** PETIT EXERCICE A **
Renomme « Tiers état » en « troisième ordre » dans le passage du texte sur la frustration relative qui commence par les mots contenant « La notion a » et finit par « l'affaiblissement du régime[3]. », puis donne ce passage ainsi modifié.

** EXTRAIT DU TEXTE **
%%

Frustration relative
La frustration relative désigne, en sociologie, le décalage entre ce que les agents sociaux ou individus considèrent comme pouvant être raisonnablement désiré, et l'état de fait de ce qu'ils possèdent.
Concept
[modifier | modifier le code]La frustration relative est utilisée en sociologie des mouvements sociaux et sociologie de l'action collective pour indiquer que les individus ou les groupes ne sont pas tant mus par la frustration absolue que par une frustration relative, c'est-à-dire par le décalage entre ce qu'ils espèrent légitimement et ce qu'ils constatent ou perçoivent qu'ils ont[1]. La frustration collective est, selon Michel Dubois, « rien d'autre que le résultat, au niveau collectif, de la volonté de chaque individu de maximiser son intérêt dans une situation d'interaction particulière - c'est-à-dire une situation où les individus déterminent pour partie leur comportement en fonction de celui [des individus considérés comme disposant de plus] »[2].
La notion a initialement été développée par Alexis de Tocqueville. Il soutient que la Révolution française a été rendue possible par le mécanisme de la frustration relative, bien qu'il ne le nomme pas ainsi. Il considère que le Tiers état a été motivé dans sa décision d'entrer en révolution par la prise de conscience de ce que leurs ambitions, qui étaient impossibles à réaliser par le passé, devenaient possibles du fait de l'affaiblissement du régime[3].
Elle a ensuite été reprise par Ted Gurr. Il publie en 1970 son magnum opus, Why Men Rebel, où il pose les fondements de l'analyse politologique de la frustration relative et de ses effets[4]. Gurr rejette toutefois l'explication simpliste selon laquelle il y aurait un lien de causalité mécanique entre d'un côté, la frustration perçue, et, de l'autre, l'éruption de mouvements sociaux[5].

%%

** PETIT EXERCICE B **
Recopie les lignes de données depuis la toute première jusqu'à celle qui contient « r8 d''8->) d'''4 », ces deux lignes comprises, sans reprendre les images.

** DONNÉES UTILES **

%%

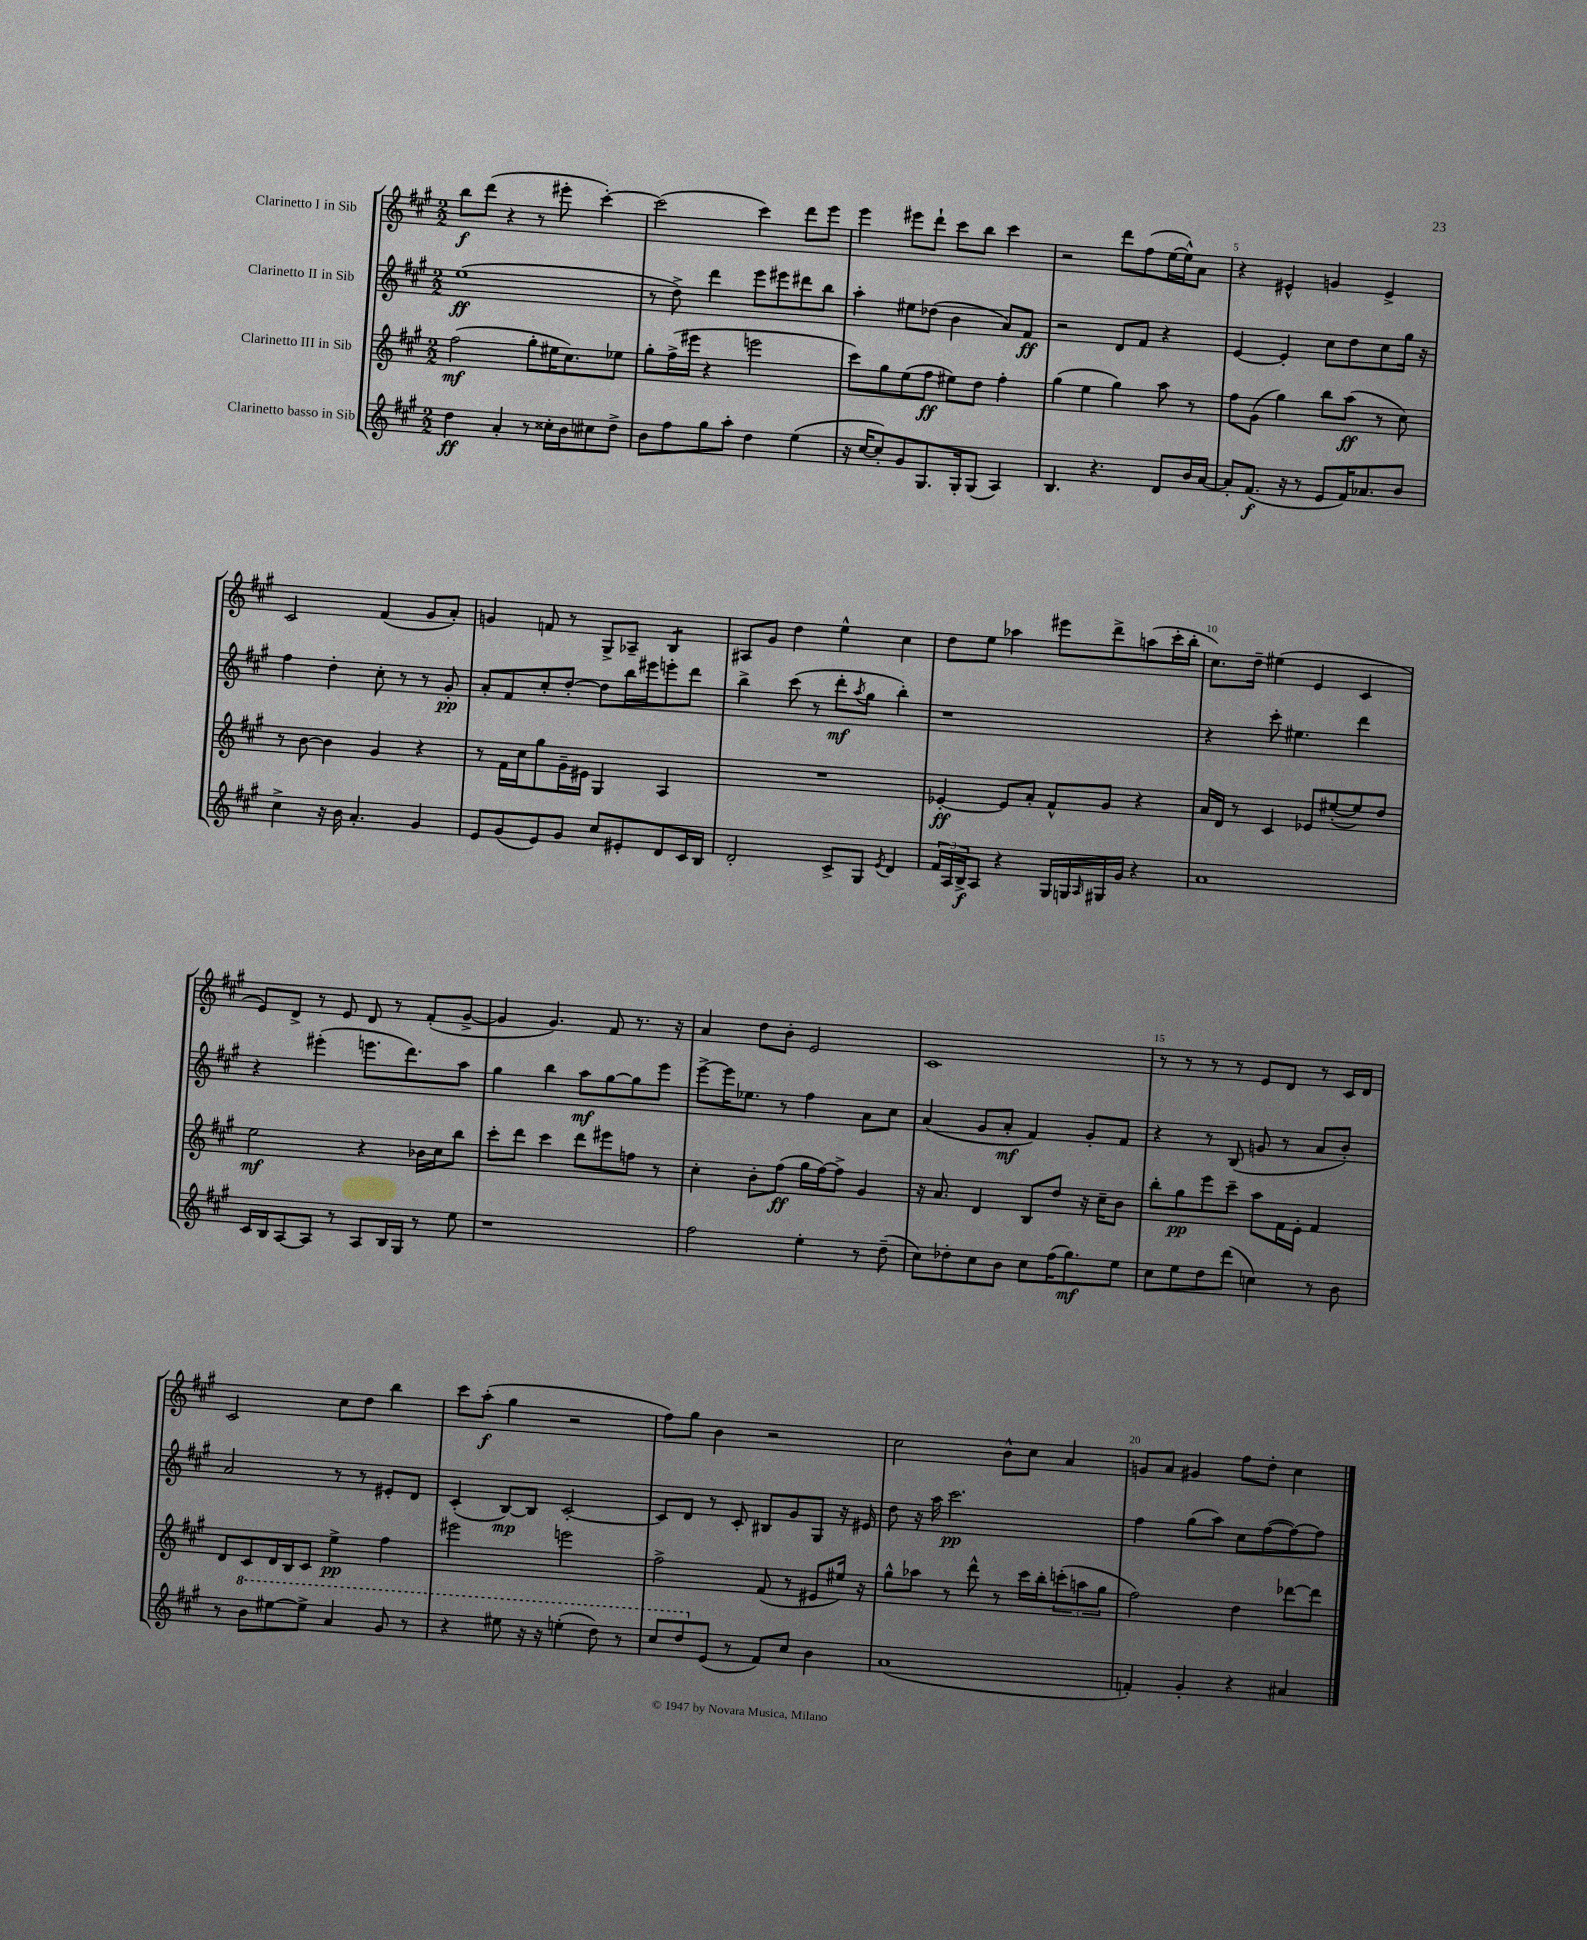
<<
\new StaffGroup <<
\new Staff = "s0" \with { instrumentName = "Clarinetto I in Sib" } {
    \clef treble \key a \major \numericTimeSignature \time 2/2
    b''8\f d'''8( r4 r8 eis'''8-. cis'''4~-.) |
    cis'''2( cis'''4) d'''8 e'''8 |
    e'''4 eis'''8 d'''8-! cis'''8 b''8 cis'''4 |
    r2 d'''8 fis''8( e''16~ e''16-^) a'8 |
    r4 eis'4-^ g'4 eis'4-> |
    cis'2 fis'4( gis'8 a'8-.) |
    g'4 f'8 r8 gis8-> aes8-- b4:8 |
    ais8 gis'8 d''4 e''4-^ cis''4 |
    d''8 e''8 aes''4 eis'''8 d'''8-> a''8( cis'''16-. b''16-. |
    cis''8.) d''16-- eis''4( e'4 cis'4 |
    e'8) d'8-> r8 e'8 d'8 r8 fis'8-.( gis'8~-> |
    gis'4 gis'4.) fis'8 r8. r16 |
    a'4 d''8 b'8-. e'2 |
    cis'1 |
    r8 r8 r8 r8 e'8 d'8 r8 cis'16 d'16 |
    cis'2 cis''8 d''8 b''4 |
    cis'''8 a''8-.\f( gis''4 r2 |
    fis''8) gis''8 b'4 r2 |
    cis''2 b'8-^ cis''8 a'4 |
    g'8 a'8 gis'4 fis''8 d''8-. cis''4 \bar "|." |
}
\new Staff = "s1" \with { instrumentName = "Clarinetto II in Sib" } {
    \clef treble \key a \major \numericTimeSignature \time 2/2
    e''1\ff( |
    r8 d''8->) d'''4 e'''8 eis'''8 dis'''8 b''8 |
    a''4-. eis''8 des''8( b'4 a'8) fis'8\ff |
    r2 d'8 fis'8 r4 |
    e'4~ e'4-. cis''8 d''8 cis''8 gis''16 r16 |
    fis''4 d''4-. cis''8-. r8 r8 gis'8-.\pp |
    a'8-. fis'8 cis''8-. d''8~-. d''8 b''16 eis'''16 e'''8-. d'''8 |
    b''4-> cis'''8( r8 d'''8-.\mf \acciaccatura { a''8 } gis''8 b''4-.) |
    r1 |
    r4 cis'''8-. eis''4. d'''4 |
    r4 eis'''4-.( e'''8. d'''8.) a''8 |
    gis''4 b''4 a''8\mf gis''8~ gis''8 e'''8 |
    e'''8~-> e'''16 ees''8. r8 fis''4 a'8 cis''8 |
    a'4( gis'8 a'8-.\mf fis'4) gis'8-. fis'8 |
    r4 r8 b8( g'8 r8 a'8 b'8-.) |
    a'2 r8 r8 eis'8-. d'8 |
    cis'4-.( b8~\mp) b8 cis'2~-. |
    cis'8 d'8 r8 cis'8-. bis8 gis'8 gis8 r16 eis'16 |
    d''8 r16 a''16 cis'''2.\pp |
    fis''4 gis''8( a''8) cis''8 fis''8~( fis''8~) fis''8 \bar "|." |
}
\new Staff = "s2" \with { instrumentName = "Clarinetto III in Sib" } {
    \clef treble \key a \major \numericTimeSignature \time 2/2
    fis''2\mf( gis''8-. eis''16 cis''8.) ees''8 |
    gis''8-. fis''16->( eis'''16 r4 e'''2 |
    cis'''8) gis''8 e''8( fis''8\ff eis''8) d''8 fis''4-. |
    gis''4( e''4 gis''4) a''8 r8 |
    fis''8 gis'8( gis''4) b''8 a''8\ff( r8 cis''8) |
    r8 b'8~ b'4 gis'4 r4 |
    r8 fis'16 cis''16 gis''8 gis'16-- eis'16 gis4 a4 |
    R1 |
    ees'4~-.\ff ees'8 a'8-. fis'8-^ gis'8 r4 |
    a'16 d'16 r8 cis'4 ees'8 eis''8~-.( eis''8) d''8 |
    e''2\mf r4 bes'16 cis''16 b''8 |
    cis'''8-. d'''8 cis'''4 d'''8 eis'''8 f''8 r8 |
    cis''4-. b'8-. fis''8\ff( gis''16 fis''16~) fis''8-> gis'4 |
    r16 a'8. d'4 b8 d''8 r16 cis''16-- b'8 |
    b''8-. gis''8\pp e'''8 cis'''8-- a''8 fis'16 e'16-. fis'4 |
    d'8 cis'8 d'16 b16 cis'8 e''4->\pp fis''4 |
    eis'''2 e'''2 |
    fis''2-> fis'8( r8 eis'8 eis''16) r16 |
    gis''8-^ aes''8 r8 d'''8-^ r8 cis'''16 b''16-. \tuplet 3/2 { c'''8-.( a''8 gis''8 } |
    fis''2) d''4 des'''8~ des'''8 \bar "|." |
}
\new Staff = "s3" \with { instrumentName = "Clarinetto basso in Sib" } {
    \clef treble \key a \major \numericTimeSignature \time 2/2
    d''4\ff a'4-. r8 cisis''16-. b'16 cis''8 d''8-> |
    b'8 fis''8 gis''8 a''8-. d''4 e''4( |
    r16 cis''16~ cis''8-.) gis'8 gis8. gis16-. gis8( a4) |
    b4. r4. d'8 b'16 a'16~ |
    a'8-. fis'8.\f( r16 r8 e'8 fis'16) aes'8. b'8 |
    cis''4-> r16 b'16 a'4.-. gis'4 |
    e'8 gis'8( e'8) gis'8 cis''8 eis'8-. d'8 cis'16 b16 |
    d'2-. cis'8-> gis8 \acciaccatura { e'8 } d'4 |
    \tuplet 3/2 { fis'16 a16 b16->\f } a8 r4 gis16 g16 \grace { a16 } gis16 gis'16 r4 |
    a'1 |
    cis'16 b16 a8~ a8 r8 a8 b16 gis16 r8 e''8 |
    r1 |
    fis''2 e''4-. r8 d''8--( |
    cis''8) des''8-. cis''8 b'8 cis''8 fis''16( gis''8.\mf) e''8 |
    cis''8 e''8 d''8 d'''8( c''4) r8 b'8 |
    r8 \ottava #1 b''8 eis'''8~ eis'''8-> a''4 gis''8 r8 |
    r4 eis'''8 r16 r16 e'''4-.( d'''8) r8 |
    cis'''8 d'''8 \ottava #0 e'8( r8 fis'8) cis''8 b'4 |
    a'1( |
    f'4-.) gis'4-. r4 ais'4 \bar "|." |
}
>>
>>
\layout { \context { \Score \override BarNumber.break-visibility = ##(#f #t #t) barNumberVisibility = #(every-nth-bar-number-visible 5) } }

%%

** RÉPONSE COMPLÈTE A **
La notion a initialement été développée par Alexis de Tocqueville. Il soutient que la Révolution française a été rendue possible par le mécanisme de la frustration relative, bien qu'il ne le nomme pas ainsi. Il considère que le troisième ordre a été motivé dans sa décision d'entrer en révolution par la prise de conscience de ce que leurs ambitions, qui étaient impossibles à réaliser par le passé, devenaient possibles du fait de l'affaiblissement du régime[3].

** RÉPONSE COMPLÈTE B **
<<
\new StaffGroup <<
\new Staff = "s0" \with { instrumentName = "Clarinetto I in Sib" } {
    \clef treble \key a \major \numericTimeSignature \time 2/2
    b''8\f d'''8( r4 r8 eis'''8-. cis'''4~-.) |
    cis'''2( cis'''4) d'''8 e'''8 |
    e'''4 eis'''8 d'''8-! cis'''8 b''8 cis'''4 |
    r2 d'''8 fis''8( e''16~ e''16-^) a'8 |
    r4 eis'4-^ g'4 eis'4-> |
    cis'2 fis'4( gis'8 a'8-.) |
    g'4 f'8 r8 gis8-> aes8-- b4:8 |
    ais8 gis'8 d''4 e''4-^ cis''4 |
    d''8 e''8 aes''4 eis'''8 d'''8-> a''8( cis'''16-. b''16-. |
    cis''8.) d''16-- eis''4( e'4 cis'4 |
    e'8) d'8-> r8 e'8 d'8 r8 fis'8-.( gis'8~-> |
    gis'4 gis'4.) fis'8 r8. r16 |
    a'4 d''8 b'8-. e'2 |
    cis'1 |
    r8 r8 r8 r8 e'8 d'8 r8 cis'16 d'16 |
    cis'2 cis''8 d''8 b''4 |
    cis'''8 a''8-.\f( gis''4 r2 |
    fis''8) gis''8 b'4 r2 |
    cis''2 b'8-^ cis''8 a'4 |
    g'8 a'8 gis'4 fis''8 d''8-. cis''4 \bar "|." |
}
\new Staff = "s1" \with { instrumentName = "Clarinetto II in Sib" } {
    \clef treble \key a \major \numericTimeSignature \time 2/2
    e''1\ff( |
    r8 d''8->) d'''4 e'''8 eis'''8 dis'''8 b''8 |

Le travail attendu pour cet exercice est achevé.